La tenencia de perros considerados potencialmente peligrosos estaba regulada en la Ley 746 de 2002, norma que fue derogada por el Art. 242 de la Ley 1801 de 2016 que contiene el nuevo Código Nacional de Policía y Convivencia y que consagra que pertenecen a esta categoría aquellos ejemplares que han tenido episodios de agresiones a personas o les hayan causado la muerte a otros perros.
Asimismo, determina la norma que pertenecen a esta clase los caninos que han sido adiestrados para el ataque y la defensa, así como aquellos que pertenecen a una de las siguientes razas o a sus cruces o híbridos: American Staffordshire Terrier, Bullmastiff, Dóberman, Dogo Argentino, Dogo de Burdeos, Fila Brasilero, Mastín Napolitano, Bull Terrier, Pit Bull Terrier, American Pit Bull Terrier, de presa canario, Rottweiler, Staffordshire Terrier, Tosa Japonés y aquellas nuevas razas o mezclas de razas que el Gobierno Nacional determine.
La Ley 1801 de 2016 tiene por objeto regular la tenencia de éstos ejemplares caninos en las zonas urbanas, rurales, vías públicas, en lugares abiertos al público y transporte público, en que sea permitida su estancia, estableciendo que, para su traslado por estos lugares, deberán estar sujetos por su correspondiente traílla o correa y deberá portar además su bozal y permiso expedido por la Alcaldía Municipal.
Importante destacar que el propietario o tenedor de un canino potencialmente peligroso, asume la total responsabilidad por los daños y perjuicios que ocasione a las personas, a los bienes, a las vías, espacios públicos y al medio natural. Para tal efecto deberá adquirir una póliza de responsabilidad civil extracontractual que cubra este tipo de contingencias.
Para el control de estos ejemplares, la norma establece que la Alcaldía deberá otorgar el respectivo permiso para poseer esta clase de caninos, para lo cual establecerá un censo, en el cual se registrarán los caninos potencialmente peligrosos que residan en el municipio, indicando el nombre del ejemplar, vacunas, certificado de sanidad, incidentes de ataque si los ha tenido, datos del propietario y su ubicación, la descripción que contemple las características fenotípicas del ejemplar para su identificación, el lugar habitual de residencia del animal, con la especificación de si está destinado a convivir con los seres humanos o si es destinado a la protección u otra tarea específica. El permiso otorgado podrá ser requerido en cualquier momento por las autoridades de Policía respectivas.

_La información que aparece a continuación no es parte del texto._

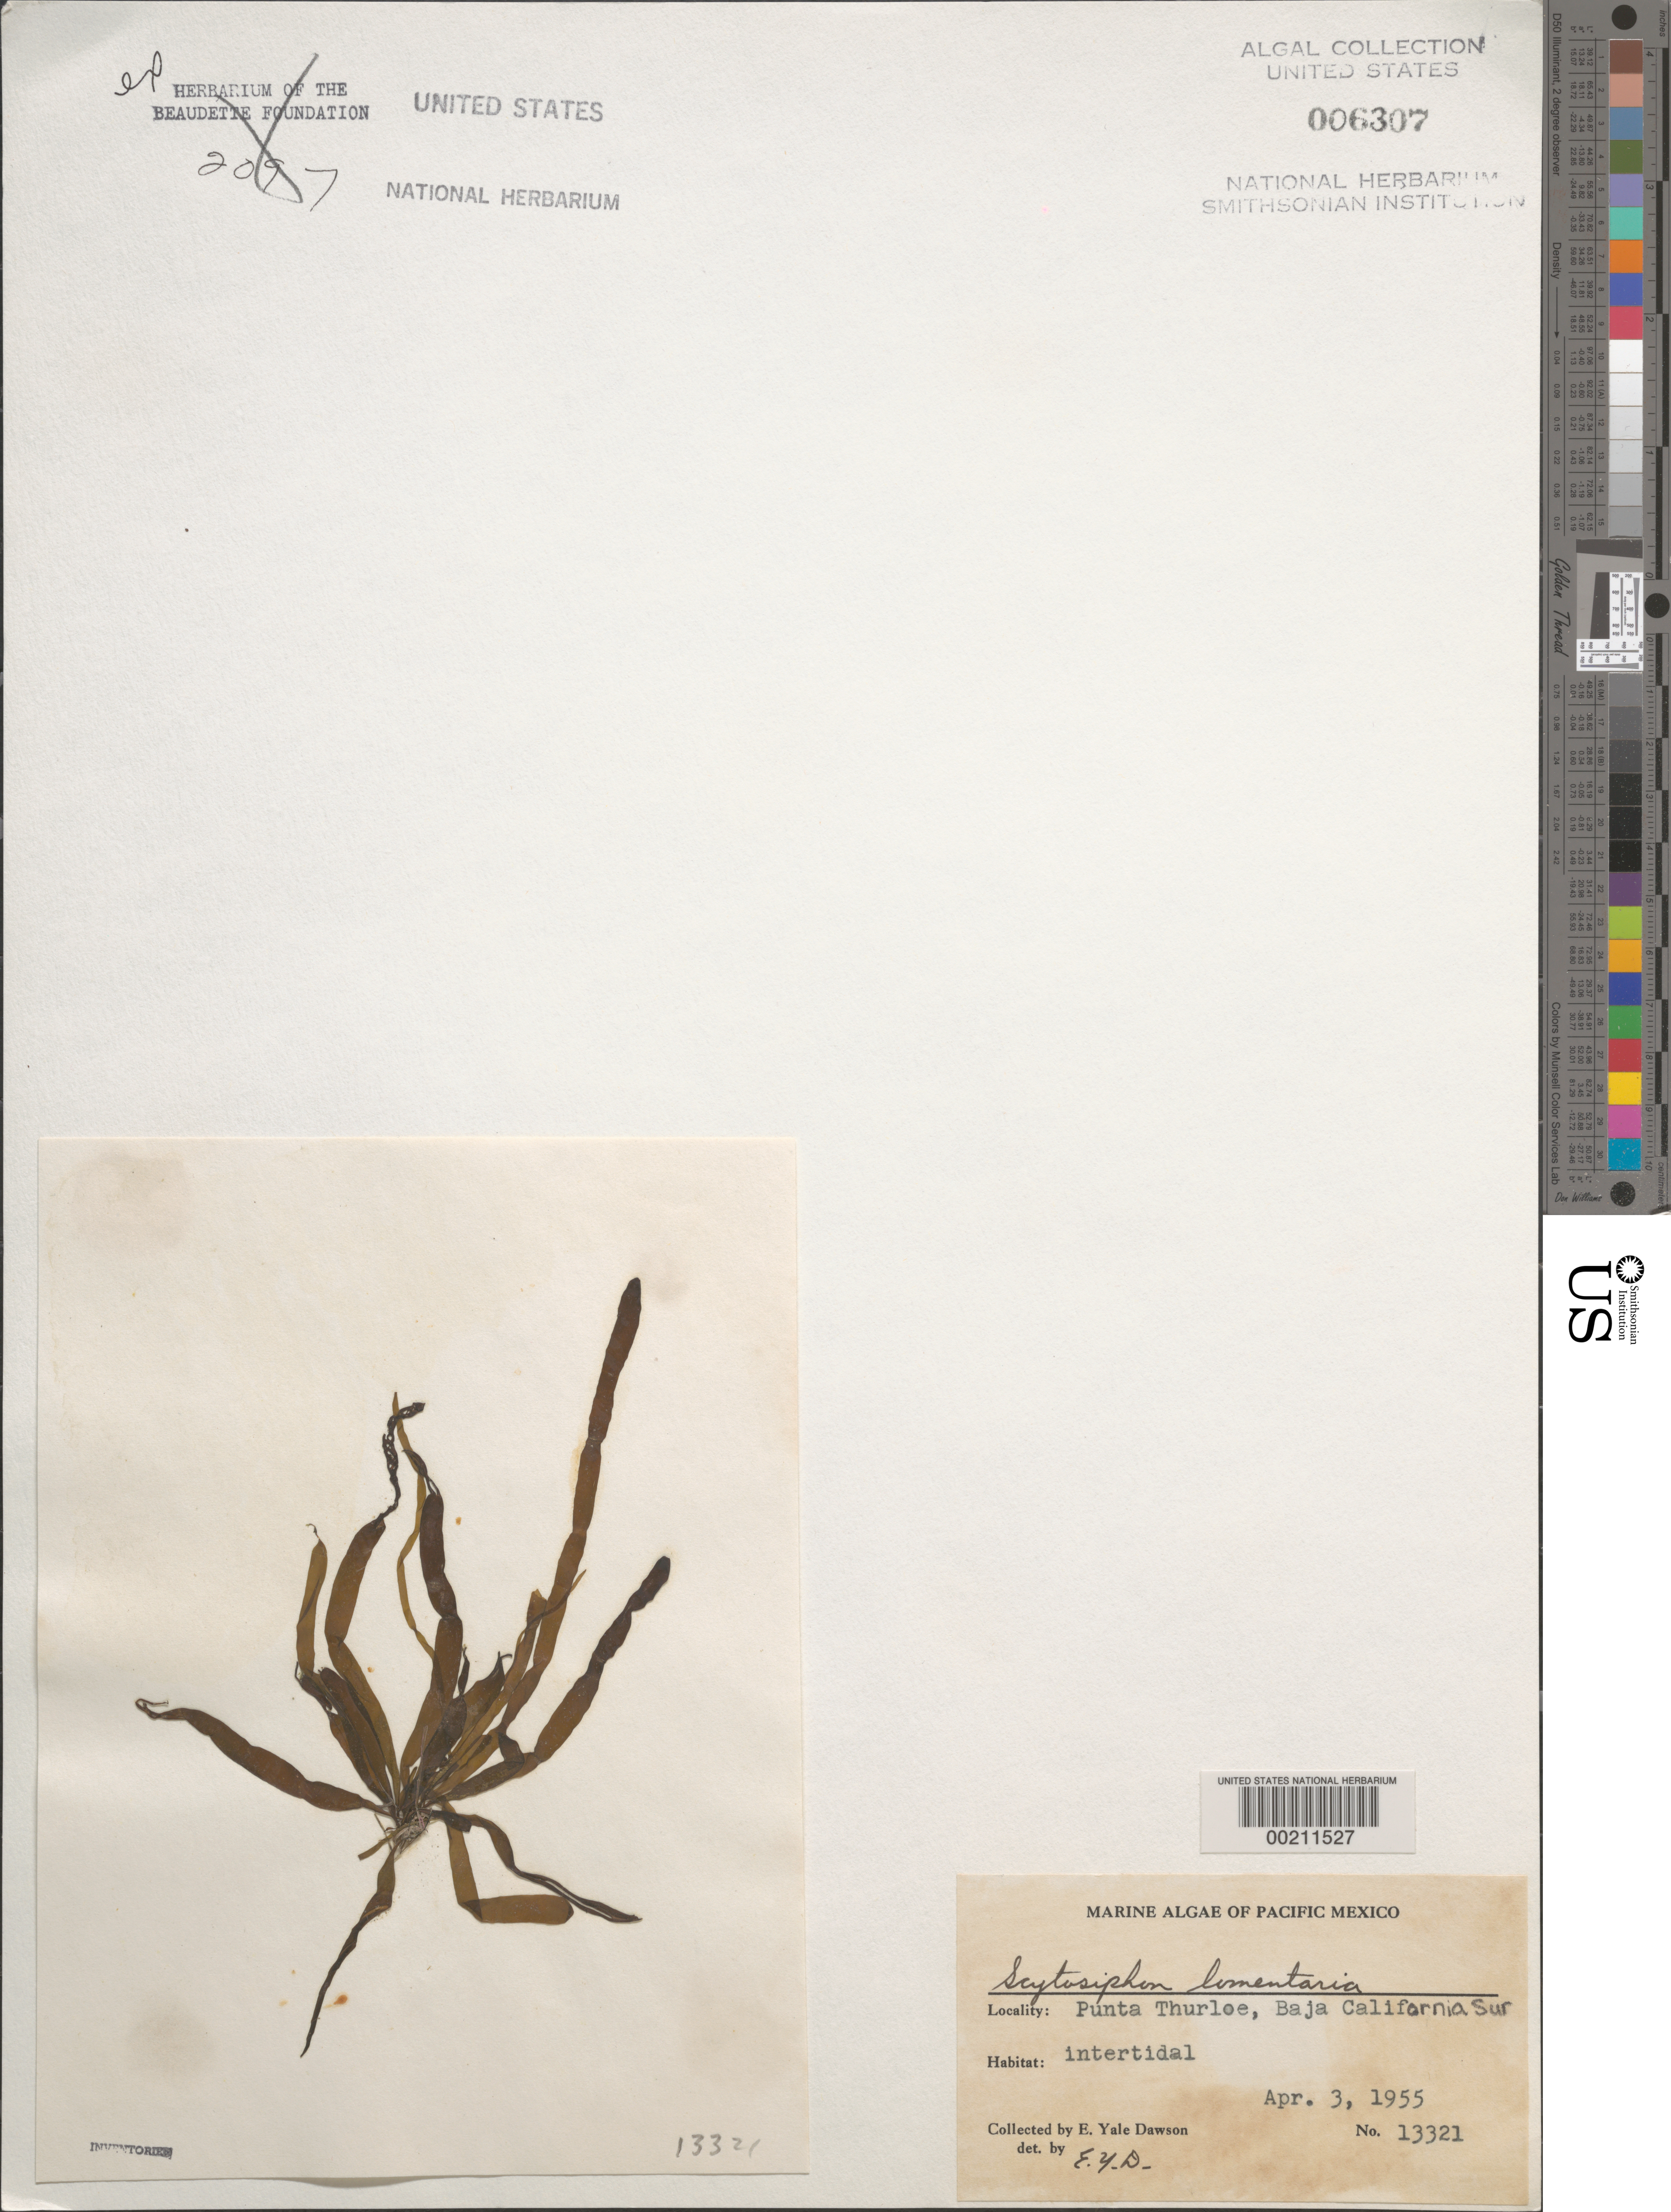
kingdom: Chromista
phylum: Ochrophyta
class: Phaeophyceae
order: Scytosiphonales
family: Scytosiphonaceae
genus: Scytosiphon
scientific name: Scytosiphon lomentaria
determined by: Dawson, E. Y.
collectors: E. Y. Dawson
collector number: EYD 13321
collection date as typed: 03 Apr 1955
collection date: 1955-04-03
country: Mexico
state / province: Baja California Sur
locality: Punta Thurloe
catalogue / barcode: US 6307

La misma norma consagra la tenencia en conjuntos o condominios sometidos al régimen de propiedad horizontal, los albergues, la prohibición de tenencia de estos caninos a niños, niñas y adolescentes, la prohibición de importación y crianza -así como sus respectivas excepciones-, las tasas para el registro de los caninos y los comportamientos contrarios a la tenencia que afectan la seguridad de las personas y la convivencia, estipulando las medidas correctivas a imponer a quien incurra en estas infracciones.
La anterior normatividad tiene como fin evitar que sucedan ataques a personas, como el reciente caso sucedido en San Roque Antioquia, donde un perro perteneciente a la raza pitbull atacó a una niña de 19 meses y le causó graves heridas a una mujer adulta de 43 años que cuidaba la niña, quien posteriormente murió debido a la gravedad de las heridas.
Asimismo, tiene como espíritu la norma, que muchos propietarios o tenedores de estos ejemplares caninos, que también son considerados por sus “amos” peligrosamente adorables los dejen abandonados, muchas veces por el desconocimiento de estos reglamentos y otras veces por el alto costo de las pólizas, las cuales oscilan entre los 300 y 700 mil pesos anuales.
Muy importante que en Neiva empecemos a cumplir con dicha disposición, en beneficio de todas las mascotas pertenecientes a estas razas, pues como seres sintientes merecen también protección y son sus propietarios los obligados a cumplir la ley.